■ **SUPPLIED RECORDS**
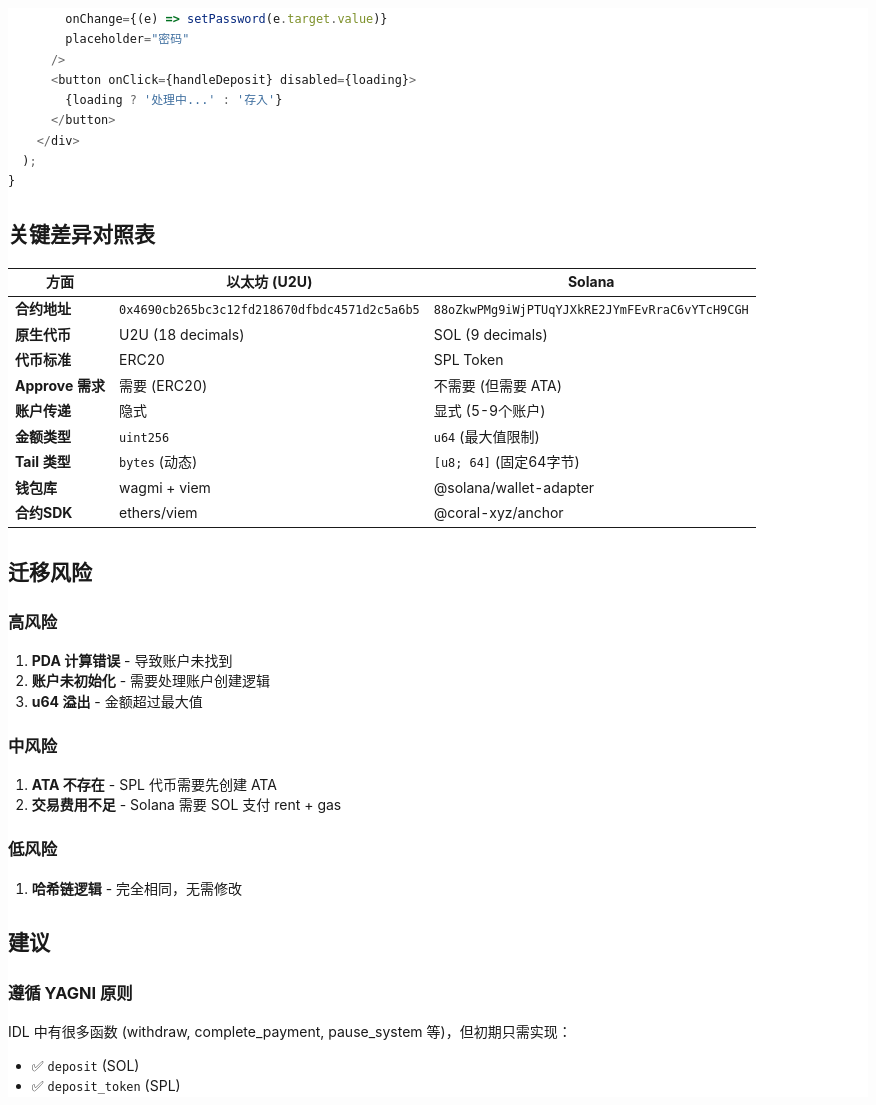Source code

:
 ```typescript
        onChange={(e) => setPassword(e.target.value)}
        placeholder="密码"
      />
      <button onClick={handleDeposit} disabled={loading}>
        {loading ? '处理中...' : '存入'}
      </button>
    </div>
  );
}
```

## 关键差异对照表

| 方面 | 以太坊 (U2U) | Solana |
|------|-------------|--------|
| **合约地址** | `0x4690cb265bc3c12fd218670dfbdc4571d2c5a6b5` | `88oZkwPMg9iWjPTUqYJXkRE2JYmFEvRraC6vYTcH9CGH` |
| **原生代币** | U2U (18 decimals) | SOL (9 decimals) |
| **代币标准** | ERC20 | SPL Token |
| **Approve 需求** | 需要 (ERC20) | 不需要 (但需要 ATA) |
| **账户传递** | 隐式 | 显式 (5-9个账户) |
| **金额类型** | `uint256` | `u64` (最大值限制) |
| **Tail 类型** | `bytes` (动态) | `[u8; 64]` (固定64字节) |
| **钱包库** | wagmi + viem | @solana/wallet-adapter |
| **合约SDK** | ethers/viem | @coral-xyz/anchor |

## 迁移风险

### 高风险
1. **PDA 计算错误** - 导致账户未找到
2. **账户未初始化** - 需要处理账户创建逻辑
3. **u64 溢出** - 金额超过最大值

### 中风险
1. **ATA 不存在** - SPL 代币需要先创建 ATA
2. **交易费用不足** - Solana 需要 SOL 支付 rent + gas

### 低风险
1. **哈希链逻辑** - 完全相同，无需修改

## 建议

### 遵循 YAGNI 原则
IDL 中有很多函数 (withdraw, complete_payment, pause_system 等)，但初期只需实现：
- ✅ `deposit` (SOL)
- ✅ `deposit_token` (SPL)

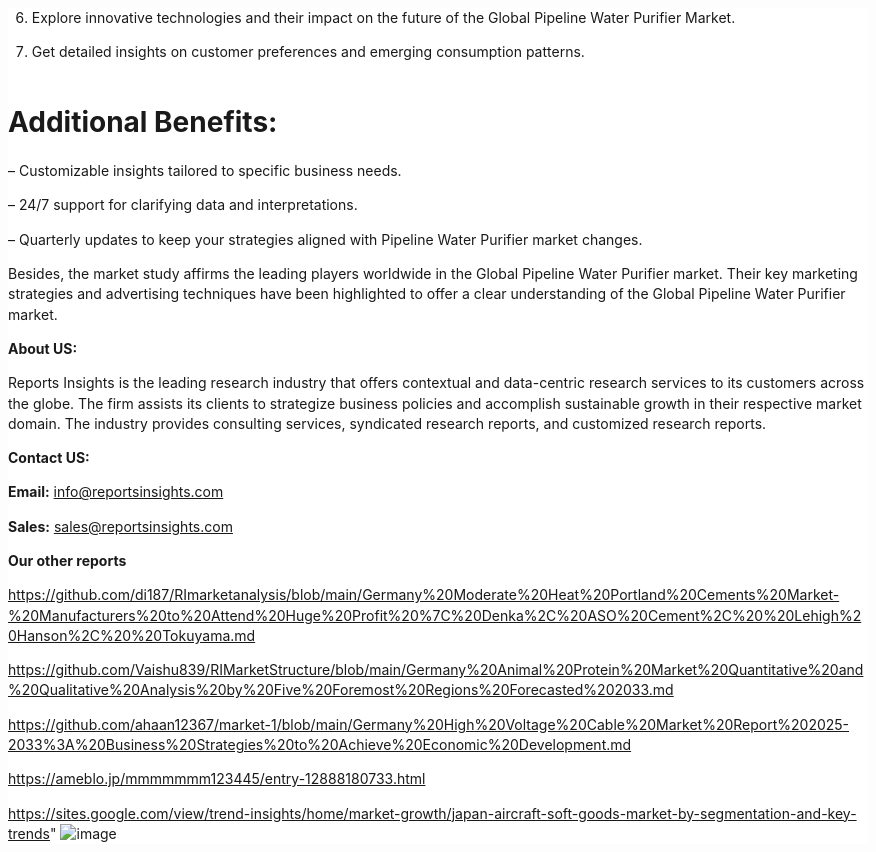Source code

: 6. Explore innovative technologies and their impact on the future of the Global Pipeline Water Purifier Market.

7. Get detailed insights on customer preferences and emerging consumption patterns.

# <strong>Additional Benefits:</strong>

– Customizable insights tailored to specific business needs.

– 24/7 support for clarifying data and interpretations.

– Quarterly updates to keep your strategies aligned with Pipeline Water Purifier market changes.

Besides, the market study affirms the leading players worldwide in the Global Pipeline Water Purifier market. Their key marketing strategies and advertising techniques have been highlighted to offer a clear understanding of the Global Pipeline Water Purifier market.

<strong><strong>About US</strong>:</strong>

Reports Insights is the leading research industry that offers contextual and data-centric research services to its customers across the globe. The firm assists its clients to strategize business policies and accomplish sustainable growth in their respective market domain. The industry provides consulting services, syndicated research reports, and customized research reports.

<strong>Contact US:</strong>

<p class=><b>Email:</b> <a href=mailto:info@reportsinsights.com>info@reportsinsights.com</a></p>
<p class=><b>Sales:</b> <a href=mailto:sales@reportsinsights.com>sales@reportsinsights.com</a></p>

<strong>Our other reports</strong>

<a href=https://github.com/di187/RImarketanalysis/blob/main/Germany%20Moderate%20Heat%20Portland%20Cements%20Market-%20Manufacturers%20to%20Attend%20Huge%20Profit%20%7C%20Denka%2C%20ASO%20Cement%2C%20%20Lehigh%20Hanson%2C%20%20Tokuyama.md>https://github.com/di187/RImarketanalysis/blob/main/Germany%20Moderate%20Heat%20Portland%20Cements%20Market-%20Manufacturers%20to%20Attend%20Huge%20Profit%20%7C%20Denka%2C%20ASO%20Cement%2C%20%20Lehigh%20Hanson%2C%20%20Tokuyama.md</a>

<a href=https://github.com/Vaishu839/RIMarketStructure/blob/main/Germany%20Animal%20Protein%20Market%20Quantitative%20and%20Qualitative%20Analysis%20by%20Five%20Foremost%20Regions%20Forecasted%202033.md>https://github.com/Vaishu839/RIMarketStructure/blob/main/Germany%20Animal%20Protein%20Market%20Quantitative%20and%20Qualitative%20Analysis%20by%20Five%20Foremost%20Regions%20Forecasted%202033.md</a>

<a href=https://github.com/ahaan12367/market-1/blob/main/Germany%20High%20Voltage%20Cable%20Market%20Report%202025-2033%3A%20Business%20Strategies%20to%20Achieve%20Economic%20Development.md>https://github.com/ahaan12367/market-1/blob/main/Germany%20High%20Voltage%20Cable%20Market%20Report%202025-2033%3A%20Business%20Strategies%20to%20Achieve%20Economic%20Development.md</a>

<a href=https://ameblo.jp/mmmmmmm123445/entry-12888180733.html>https://ameblo.jp/mmmmmmm123445/entry-12888180733.html</a>

<a href=https://sites.google.com/view/trend-insights/home/market-growth/japan-aircraft-soft-goods-market-by-segmentation-and-key-trends>https://sites.google.com/view/trend-insights/home/market-growth/japan-aircraft-soft-goods-market-by-segmentation-and-key-trends</a>"
![image](https://github.com/user-attachments/assets/9aa1fee7-6145-4bb3-b152-2a898880949c)
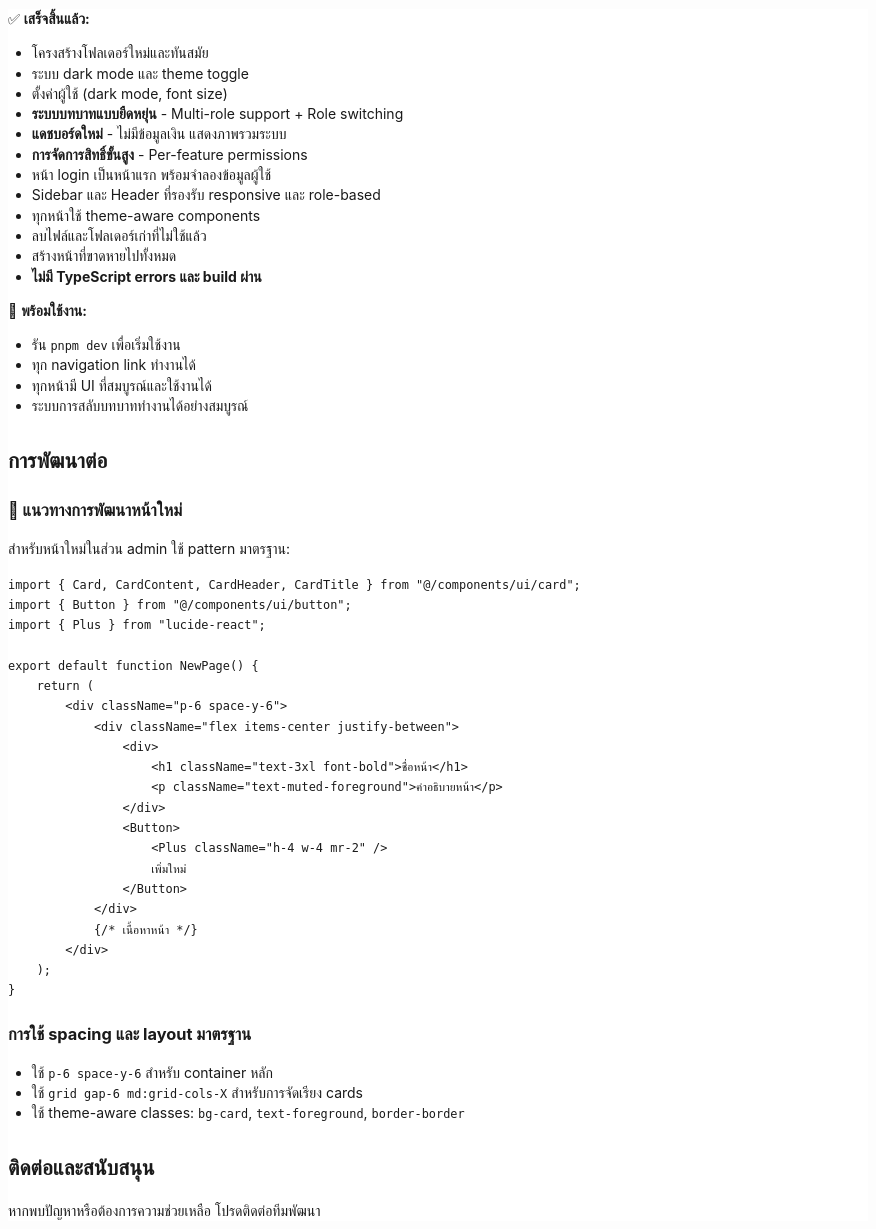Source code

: ✅ **เสร็จสิ้นแล้ว:**

- โครงสร้างโฟลเดอร์ใหม่และทันสมัย
- ระบบ dark mode และ theme toggle
- ตั้งค่าผู้ใช้ (dark mode, font size)
- **ระบบบทบาทแบบยืดหยุ่น** - Multi-role support + Role switching
- **แดชบอร์ดใหม่** - ไม่มีข้อมูลเงิน แสดงภาพรวมระบบ
- **การจัดการสิทธิ์ขั้นสูง** - Per-feature permissions
- หน้า login เป็นหน้าแรก พร้อมจำลองข้อมูลผู้ใช้
- Sidebar และ Header ที่รองรับ responsive และ role-based
- ทุกหน้าใช้ theme-aware components
- ลบไฟล์และโฟลเดอร์เก่าที่ไม่ใช้แล้ว
- สร้างหน้าที่ขาดหายไปทั้งหมด
- **ไม่มี TypeScript errors และ build ผ่าน**

🔄 **พร้อมใช้งาน:**

- รัน `pnpm dev` เพื่อเริ่มใช้งาน
- ทุก navigation link ทำงานได้
- ทุกหน้ามี UI ที่สมบูรณ์และใช้งานได้
- ระบบการสลับบทบาททำงานได้อย่างสมบูรณ์

## การพัฒนาต่อ

### 🎯 แนวทางการพัฒนาหน้าใหม่

สำหรับหน้าใหม่ในส่วน admin ใช้ pattern มาตรฐาน:

```tsx
import { Card, CardContent, CardHeader, CardTitle } from "@/components/ui/card";
import { Button } from "@/components/ui/button";
import { Plus } from "lucide-react";

export default function NewPage() {
	return (
		<div className="p-6 space-y-6">
			<div className="flex items-center justify-between">
				<div>
					<h1 className="text-3xl font-bold">ชื่อหน้า</h1>
					<p className="text-muted-foreground">คำอธิบายหน้า</p>
				</div>
				<Button>
					<Plus className="h-4 w-4 mr-2" />
					เพิ่มใหม่
				</Button>
			</div>
			{/* เนื้อหาหน้า */}
		</div>
	);
}
```

### การใช้ spacing และ layout มาตรฐาน

- ใช้ `p-6 space-y-6` สำหรับ container หลัก
- ใช้ `grid gap-6 md:grid-cols-X` สำหรับการจัดเรียง cards
- ใช้ theme-aware classes: `bg-card`, `text-foreground`, `border-border`

## ติดต่อและสนับสนุน

หากพบปัญหาหรือต้องการความช่วยเหลือ โปรดติดต่อทีมพัฒนา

■ **HOW TO COMPLETE THIS TASK**
Set down the data above word for word, leaving every picture out.

■ **RESPONSE TO THIS TASK**
Source code

:
 ```typescript
        onChange={(e) => setPassword(e.target.value)}
        placeholder="密码"
      />
      <button onClick={handleDeposit} disabled={loading}>
        {loading ? '处理中...' : '存入'}
      </button>
    </div>
  );
}
```

## 关键差异对照表

| 方面 | 以太坊 (U2U) | Solana |
|------|-------------|--------|
| **合约地址** | `0x4690cb265bc3c12fd218670dfbdc4571d2c5a6b5` | `88oZkwPMg9iWjPTUqYJXkRE2JYmFEvRraC6vYTcH9CGH` |
| **原生代币** | U2U (18 decimals) | SOL (9 decimals) |
| **代币标准** | ERC20 | SPL Token |
| **Approve 需求** | 需要 (ERC20) | 不需要 (但需要 ATA) |
| **账户传递** | 隐式 | 显式 (5-9个账户) |
| **金额类型** | `uint256` | `u64` (最大值限制) |
| **Tail 类型** | `bytes` (动态) | `[u8; 64]` (固定64字节) |
| **钱包库** | wagmi + viem | @solana/wallet-adapter |
| **合约SDK** | ethers/viem | @coral-xyz/anchor |

## 迁移风险

### 高风险
1. **PDA 计算错误** - 导致账户未找到
2. **账户未初始化** - 需要处理账户创建逻辑
3. **u64 溢出** - 金额超过最大值

### 中风险
1. **ATA 不存在** - SPL 代币需要先创建 ATA
2. **交易费用不足** - Solana 需要 SOL 支付 rent + gas

### 低风险
1. **哈希链逻辑** - 完全相同，无需修改

## 建议

### 遵循 YAGNI 原则
IDL 中有很多函数 (withdraw, complete_payment, pause_system 等)，但初期只需实现：
- ✅ `deposit` (SOL)
- ✅ `deposit_token` (SPL)

Source code

: 6. Explore innovative technologies and their impact on the future of the Global Pipeline Water Purifier Market.

7. Get detailed insights on customer preferences and emerging consumption patterns.

# <strong>Additional Benefits:</strong>

– Customizable insights tailored to specific business needs.

– 24/7 support for clarifying data and interpretations.

– Quarterly updates to keep your strategies aligned with Pipeline Water Purifier market changes.

Besides, the market study affirms the leading players worldwide in the Global Pipeline Water Purifier market. Their key marketing strategies and advertising techniques have been highlighted to offer a clear understanding of the Global Pipeline Water Purifier market.

<strong><strong>About US</strong>:</strong>

Reports Insights is the leading research industry that offers contextual and data-centric research services to its customers across the globe. The firm assists its clients to strategize business policies and accomplish sustainable growth in their respective market domain. The industry provides consulting services, syndicated research reports, and customized research reports.

<strong>Contact US:</strong>

<p class=><b>Email:</b> <a href=mailto:info@reportsinsights.com>info@reportsinsights.com</a></p>
<p class=><b>Sales:</b> <a href=mailto:sales@reportsinsights.com>sales@reportsinsights.com</a></p>

<strong>Our other reports</strong>

<a href=https://github.com/di187/RImarketanalysis/blob/main/Germany%20Moderate%20Heat%20Portland%20Cements%20Market-%20Manufacturers%20to%20Attend%20Huge%20Profit%20%7C%20Denka%2C%20ASO%20Cement%2C%20%20Lehigh%20Hanson%2C%20%20Tokuyama.md>https://github.com/di187/RImarketanalysis/blob/main/Germany%20Moderate%20Heat%20Portland%20Cements%20Market-%20Manufacturers%20to%20Attend%20Huge%20Profit%20%7C%20Denka%2C%20ASO%20Cement%2C%20%20Lehigh%20Hanson%2C%20%20Tokuyama.md</a>

<a href=https://github.com/Vaishu839/RIMarketStructure/blob/main/Germany%20Animal%20Protein%20Market%20Quantitative%20and%20Qualitative%20Analysis%20by%20Five%20Foremost%20Regions%20Forecasted%202033.md>https://github.com/Vaishu839/RIMarketStructure/blob/main/Germany%20Animal%20Protein%20Market%20Quantitative%20and%20Qualitative%20Analysis%20by%20Five%20Foremost%20Regions%20Forecasted%202033.md</a>

<a href=https://github.com/ahaan12367/market-1/blob/main/Germany%20High%20Voltage%20Cable%20Market%20Report%202025-2033%3A%20Business%20Strategies%20to%20Achieve%20Economic%20Development.md>https://github.com/ahaan12367/market-1/blob/main/Germany%20High%20Voltage%20Cable%20Market%20Report%202025-2033%3A%20Business%20Strategies%20to%20Achieve%20Economic%20Development.md</a>

<a href=https://ameblo.jp/mmmmmmm123445/entry-12888180733.html>https://ameblo.jp/mmmmmmm123445/entry-12888180733.html</a>

<a href=https://sites.google.com/view/trend-insights/home/market-growth/japan-aircraft-soft-goods-market-by-segmentation-and-key-trends>https://sites.google.com/view/trend-insights/home/market-growth/japan-aircraft-soft-goods-market-by-segmentation-and-key-trends</a>"
![image](https://github.com/user-attachments/assets/9aa1fee7-6145-4bb3-b152-2a898880949c)
Source code

: ✅ **เสร็จสิ้นแล้ว:**

- โครงสร้างโฟลเดอร์ใหม่และทันสมัย
- ระบบ dark mode และ theme toggle
- ตั้งค่าผู้ใช้ (dark mode, font size)
- **ระบบบทบาทแบบยืดหยุ่น** - Multi-role support + Role switching
- **แดชบอร์ดใหม่** - ไม่มีข้อมูลเงิน แสดงภาพรวมระบบ
- **การจัดการสิทธิ์ขั้นสูง** - Per-feature permissions
- หน้า login เป็นหน้าแรก พร้อมจำลองข้อมูลผู้ใช้
- Sidebar และ Header ที่รองรับ responsive และ role-based
- ทุกหน้าใช้ theme-aware components
- ลบไฟล์และโฟลเดอร์เก่าที่ไม่ใช้แล้ว
- สร้างหน้าที่ขาดหายไปทั้งหมด
- **ไม่มี TypeScript errors และ build ผ่าน**

🔄 **พร้อมใช้งาน:**

- รัน `pnpm dev` เพื่อเริ่มใช้งาน
- ทุก navigation link ทำงานได้
- ทุกหน้ามี UI ที่สมบูรณ์และใช้งานได้
- ระบบการสลับบทบาททำงานได้อย่างสมบูรณ์

## การพัฒนาต่อ

### 🎯 แนวทางการพัฒนาหน้าใหม่

สำหรับหน้าใหม่ในส่วน admin ใช้ pattern มาตรฐาน:

```tsx
import { Card, CardContent, CardHeader, CardTitle } from "@/components/ui/card";
import { Button } from "@/components/ui/button";
import { Plus } from "lucide-react";

export default function NewPage() {
	return (
		<div className="p-6 space-y-6">
			<div className="flex items-center justify-between">
				<div>
					<h1 className="text-3xl font-bold">ชื่อหน้า</h1>
					<p className="text-muted-foreground">คำอธิบายหน้า</p>
				</div>
				<Button>
					<Plus className="h-4 w-4 mr-2" />
					เพิ่มใหม่
				</Button>
			</div>
			{/* เนื้อหาหน้า */}
		</div>
	);
}
```

### การใช้ spacing และ layout มาตรฐาน

- ใช้ `p-6 space-y-6` สำหรับ container หลัก
- ใช้ `grid gap-6 md:grid-cols-X` สำหรับการจัดเรียง cards
- ใช้ theme-aware classes: `bg-card`, `text-foreground`, `border-border`

## ติดต่อและสนับสนุน

หากพบปัญหาหรือต้องการความช่วยเหลือ โปรดติดต่อทีมพัฒนา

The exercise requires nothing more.